ASR Track

The ASR track consists of two tasks:

  • TED and QED talks. (Note: automatic segmentation of the data is mandatory!)

  • The transcription of Microsoft Speech Language Translation (MSLT) test data, consisting of bilingual Skype calls

For both tasks the following specifications apply:

  • Languages:

    • Talks Task: English

    • MSLT Task: English, German

  • Input format: unsegmented SPHERE, 16kHz, 16bit, PCM

  • Output format: CTM, no case, no punctuation, UTF-8. Confidence measures are optional, but appreciated

For the talk task:

  • Development Data

  • Evaluation Data

      • English tst2016 + tst2015 (progressive) will be made available in time

For the MSLT test task:

In order to receive the development and/or evaluation data for the MSLT test task, participants need to sign this data license agreement and need to sign up in the participant registration form for the respective tasks. Please return your signed copy electronically to sebastian.stueker@kit.edu or fax it to +49 721 607 721. The data will then be made available to you.

  • Development Data

    • English: will be made available under the conditions cited above

    • German: will be made available under the conditions cited above

  • Evaluation Data:

      • English: tst2016 will be made available in time

      • German: tst2016 will be made available in time

Permissible Data

See the information on the homepage and respect the disallowed TED and QED talks.

Submission Guidelines

ASR Run Submission Format:

  • Each participant has to submit at least one run for each of the tasks s/he registered for.

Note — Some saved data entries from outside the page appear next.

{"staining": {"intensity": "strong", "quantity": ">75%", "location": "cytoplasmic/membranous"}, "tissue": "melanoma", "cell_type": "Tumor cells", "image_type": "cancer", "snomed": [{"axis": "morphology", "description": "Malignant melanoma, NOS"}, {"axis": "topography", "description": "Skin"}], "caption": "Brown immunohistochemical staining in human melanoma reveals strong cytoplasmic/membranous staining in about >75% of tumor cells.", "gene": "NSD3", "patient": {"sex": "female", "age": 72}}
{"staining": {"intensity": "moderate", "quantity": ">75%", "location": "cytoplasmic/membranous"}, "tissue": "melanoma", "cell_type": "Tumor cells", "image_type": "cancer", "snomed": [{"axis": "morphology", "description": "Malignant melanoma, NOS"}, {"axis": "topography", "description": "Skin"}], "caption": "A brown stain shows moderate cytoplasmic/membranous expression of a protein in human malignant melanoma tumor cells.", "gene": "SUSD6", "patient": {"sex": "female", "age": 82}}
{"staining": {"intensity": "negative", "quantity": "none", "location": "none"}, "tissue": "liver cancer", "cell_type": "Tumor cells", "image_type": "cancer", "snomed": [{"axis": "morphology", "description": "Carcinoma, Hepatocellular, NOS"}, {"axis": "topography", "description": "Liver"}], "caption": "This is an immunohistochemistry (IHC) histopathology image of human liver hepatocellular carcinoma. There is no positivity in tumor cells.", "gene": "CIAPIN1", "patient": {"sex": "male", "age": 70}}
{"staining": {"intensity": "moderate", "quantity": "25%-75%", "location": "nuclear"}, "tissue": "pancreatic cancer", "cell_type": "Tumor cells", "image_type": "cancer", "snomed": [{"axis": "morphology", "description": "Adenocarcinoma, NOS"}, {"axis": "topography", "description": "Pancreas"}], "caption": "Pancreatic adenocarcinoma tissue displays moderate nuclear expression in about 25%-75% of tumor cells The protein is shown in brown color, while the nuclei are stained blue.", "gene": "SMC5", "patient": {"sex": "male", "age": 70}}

  • Multiple run submissions are allowed, but participants must explicitly indicate one PRIMARY run for each track. All other run submissions are treated as CONTRASTIVE runs. In case that none of the runs is marked as PRIMARY, the latest submission (according to the file time-stamp) for the respective track will be used as the PRIMARY run.

  • Runs have to be submitted as a gzipped TAR archive (format see below) and sent as an email attachment to cettolo@fbk.eu and jan.niehues@kit.edu and sebastian.stueker@kit.edu

  • Submissions have to be made in CTM format. See the ctm documentation in the NIST SCTK documentation for details. The confidence values are optional. The channel number has to be '1'. Scoring will be case-insensitive. Submissions have to be in UTF-8.

Output conventions

  • The text will be scored case-insensitive, but can be submitted case-sensitive

  • Numbers, dates etc. need to be transcribed in words as they are spoken, not in digits

  • Common acronyms such as NATO, EU, are written as one word, without any special markers between the letters. This applies no matter whether they are spoken as one word or spelled out as a letter sequence

  • All other letter spelling sequences are written as individual letters with space inbetween

  • Standard abbreviations, such as "etc." "Mr." are accepted as specified by the glm file in the scoring package

  • For words pronounced in their contracted form, the orthography for the contracted form may be used. These cases will be normalized by the glmfile to their canonical form.

TAR archive file structure:

< UserID >/< Set >.< Task >.< UserID >.primary.ctm

/< Set >.< Task >.< UserID >.contrastive1.ctm

/< Set >.< Task >.< UserID >.contrastive2.ctm

/...

where:

< UserID > = user ID of participant used to download data files

< Set > = tst2015|tst2013

< Task > = ASR_ENG | ASR_GER

Examples:

fbk/tst2014.ASR_ENG.fbk.primary.ctm

/tst2014.ASR_ENG.fbk.contrastive1.ctm

Re-submitting your runs is allowed as far as the mails arrive BEFORE the submission deadline. In case that multiple TAR archives are submitted by the same participant, only runs of the most recent submission mail will be used for the IWSLT 2016 evaluation and previous mails will be ignored.

    • English development data: tst2014 for TED; no dev data is provided for QED.